Derry is very near the border with County Donegal in Ireland. The city has had a very close relationship with what is now County Donegal for centuries. The person traditionally seen as the 'founder' of the original Derry is St. Columba (also known as Colm Cille or St. Columb), a holy man and royal prince from Tír Chonaill, the old name for almost all of modern County Donegal (of which the west bank of the Foyle was a part before c. 1600). Derry and the nearby town of Letterkenny form the major economic core of northwest Ireland. Derry is one of the oldest continuously inhabited places in Ireland. The earliest historical references date to the 6th century when a monastery was founded there by St. Columba or Colmcille, a famous saint from what is now County Donegal, but for thousands of years before that people had been living in the vicinity.

Before leaving Ireland to spread Christianity elsewhere, Columba founded a monastery in the then Doire Calgach, on the east side of the Foyle.
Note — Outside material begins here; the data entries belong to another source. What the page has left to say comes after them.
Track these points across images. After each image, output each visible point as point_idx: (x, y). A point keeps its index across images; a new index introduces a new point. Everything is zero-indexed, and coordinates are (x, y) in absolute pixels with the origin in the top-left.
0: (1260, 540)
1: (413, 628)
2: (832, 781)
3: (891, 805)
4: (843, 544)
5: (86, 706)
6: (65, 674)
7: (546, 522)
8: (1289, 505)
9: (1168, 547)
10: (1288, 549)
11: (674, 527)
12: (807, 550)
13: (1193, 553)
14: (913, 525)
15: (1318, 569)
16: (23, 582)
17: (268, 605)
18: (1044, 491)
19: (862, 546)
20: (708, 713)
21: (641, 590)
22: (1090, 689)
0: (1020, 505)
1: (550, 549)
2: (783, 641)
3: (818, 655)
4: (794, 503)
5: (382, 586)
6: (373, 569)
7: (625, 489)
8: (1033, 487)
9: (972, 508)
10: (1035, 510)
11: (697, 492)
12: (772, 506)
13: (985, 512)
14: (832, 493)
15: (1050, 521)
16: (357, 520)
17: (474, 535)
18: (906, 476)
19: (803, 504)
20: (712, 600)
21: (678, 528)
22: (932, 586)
According to oral and documented history, the site was granted to Columba by a local king. The monastery then remained in the hands of the federation of Columban churches who regarded Colmcille as their spiritual mentor. The year 546 is often referred to as the date that the original settlement was founded. However it is accepted that this was an erroneous date assigned by medieval chroniclers. It is accepted that between the 6th century and the 11th century, Derry was known primarily as a monastic settlement.
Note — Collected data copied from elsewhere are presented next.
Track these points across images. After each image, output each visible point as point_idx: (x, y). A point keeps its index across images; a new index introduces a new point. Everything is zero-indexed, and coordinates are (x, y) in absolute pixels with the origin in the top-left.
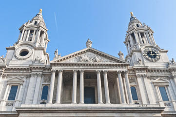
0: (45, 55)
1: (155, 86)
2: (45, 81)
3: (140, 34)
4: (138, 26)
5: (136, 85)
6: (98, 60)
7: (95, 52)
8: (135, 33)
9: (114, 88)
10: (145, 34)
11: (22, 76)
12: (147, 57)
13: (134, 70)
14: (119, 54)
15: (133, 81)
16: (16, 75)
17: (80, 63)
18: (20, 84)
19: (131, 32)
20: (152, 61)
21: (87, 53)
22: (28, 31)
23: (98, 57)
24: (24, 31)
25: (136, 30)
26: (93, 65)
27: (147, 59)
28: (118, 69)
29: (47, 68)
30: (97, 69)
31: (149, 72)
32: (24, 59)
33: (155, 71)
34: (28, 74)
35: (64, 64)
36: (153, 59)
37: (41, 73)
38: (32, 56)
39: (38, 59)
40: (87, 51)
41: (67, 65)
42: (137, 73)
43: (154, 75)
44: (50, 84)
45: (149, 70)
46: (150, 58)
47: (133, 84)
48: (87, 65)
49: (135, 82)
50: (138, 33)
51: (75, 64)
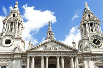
0: (22, 42)
1: (96, 66)
2: (23, 63)
3: (90, 24)
4: (89, 16)
5: (83, 65)
6: (58, 48)
7: (56, 42)
8: (86, 24)
9: (69, 65)
10: (94, 24)
11: (8, 59)
12: (93, 44)
13: (82, 54)
14: (73, 43)
15: (81, 62)
16: (4, 59)
17: (46, 50)
18: (8, 65)
19: (84, 22)
20: (96, 47)
21: (51, 43)
22: (9, 23)
23: (58, 46)
24: (6, 23)
25: (87, 21)
26: (54, 52)
27: (93, 46)
28: (71, 55)
29: (24, 54)
30: (57, 55)
31: (93, 55)
32: (8, 47)
33: (97, 55)
34: (12, 58)
35: (35, 52)
36: (97, 46)
37: (20, 57)
38: (14, 44)
39: (18, 47)
40: (50, 41)
41: (37, 52)
42: (85, 57)
43: (96, 58)
44: (26, 65)
45: (93, 54)
46: (95, 45)
47: (81, 64)
48: (50, 52)
49: (83, 63)
50: (89, 24)
51: (43, 52)
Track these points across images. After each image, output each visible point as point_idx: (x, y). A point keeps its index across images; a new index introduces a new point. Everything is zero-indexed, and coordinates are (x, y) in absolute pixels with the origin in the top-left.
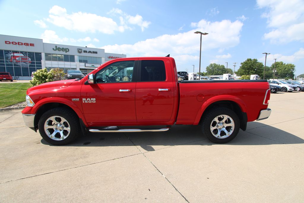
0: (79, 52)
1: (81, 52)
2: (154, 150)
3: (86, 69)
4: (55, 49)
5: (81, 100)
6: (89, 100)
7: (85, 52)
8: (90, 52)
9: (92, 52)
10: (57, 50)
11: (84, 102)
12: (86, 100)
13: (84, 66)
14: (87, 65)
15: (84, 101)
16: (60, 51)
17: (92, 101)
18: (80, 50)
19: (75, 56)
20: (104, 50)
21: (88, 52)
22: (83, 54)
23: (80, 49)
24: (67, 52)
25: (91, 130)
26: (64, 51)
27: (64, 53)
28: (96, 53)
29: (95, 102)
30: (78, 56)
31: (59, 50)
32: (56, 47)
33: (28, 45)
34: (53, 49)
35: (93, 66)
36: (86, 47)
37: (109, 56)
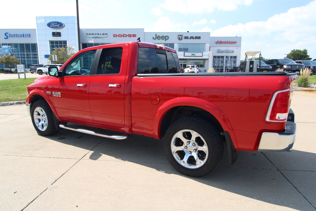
0: (179, 39)
1: (181, 39)
3: (186, 59)
4: (155, 38)
5: (52, 93)
7: (186, 38)
8: (192, 38)
9: (194, 38)
10: (157, 39)
13: (183, 56)
14: (187, 54)
16: (159, 40)
18: (180, 37)
19: (175, 44)
20: (209, 33)
21: (189, 38)
22: (184, 41)
23: (180, 35)
24: (167, 40)
26: (164, 39)
27: (164, 41)
28: (199, 38)
30: (178, 43)
31: (159, 38)
32: (156, 35)
33: (131, 36)
34: (153, 38)
35: (194, 54)
36: (188, 32)
37: (216, 41)
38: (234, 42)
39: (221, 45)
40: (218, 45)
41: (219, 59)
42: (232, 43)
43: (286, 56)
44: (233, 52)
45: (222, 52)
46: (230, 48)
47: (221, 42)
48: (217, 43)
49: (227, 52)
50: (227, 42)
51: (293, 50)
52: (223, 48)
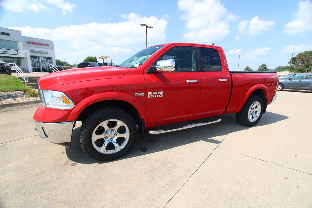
2: (221, 142)
5: (146, 94)
6: (155, 94)
11: (149, 97)
12: (152, 94)
15: (150, 95)
17: (159, 95)
20: (20, 32)
25: (151, 132)
29: (162, 96)
37: (28, 41)
38: (47, 44)
39: (33, 45)
40: (30, 45)
41: (34, 59)
42: (45, 45)
43: (84, 60)
44: (47, 53)
45: (36, 52)
46: (44, 49)
47: (33, 43)
48: (29, 42)
49: (42, 52)
50: (40, 44)
51: (88, 56)
52: (37, 48)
The town became strategically more significant during the Tudor conquest of Ireland and came under frequent attack, until in 1608 it was destroyed by Cahir O'Doherty, Irish chieftain of Inishowen.

Planters organised by London livery companies through The Honourable The Irish Society arrived in the 1600s as part of the plantation of Ulster, and built the city of Londonderry across the Foyle from the earlier town, with walls to defend it from Irish insurgents who did not welcome the occupation. The aim was to settle Ulster with a population supportive of the Crown.

This Londonderry was the first planned city in Ireland: it was begun in 1613, with the walls being completed 5 years later in 1618. The central diamond within a walled city with four gates was thought to be a good design for defence. The grid pattern chosen was subsequently much copied in the colonies of British North America. The charter initially defined the city as extending three Irish miles (about 6.1 km) from the centre.

The modern city preserves the 17th century layout of four main streets radiating from a central Diamond to four gateways — Bishop's Gate, Ferryquay Gate, Shipquay Gate and Butcher's Gate. The city's oldest surviving building was also constructed at this time: the 1633 Plantation Gothic cathedral of St Columb.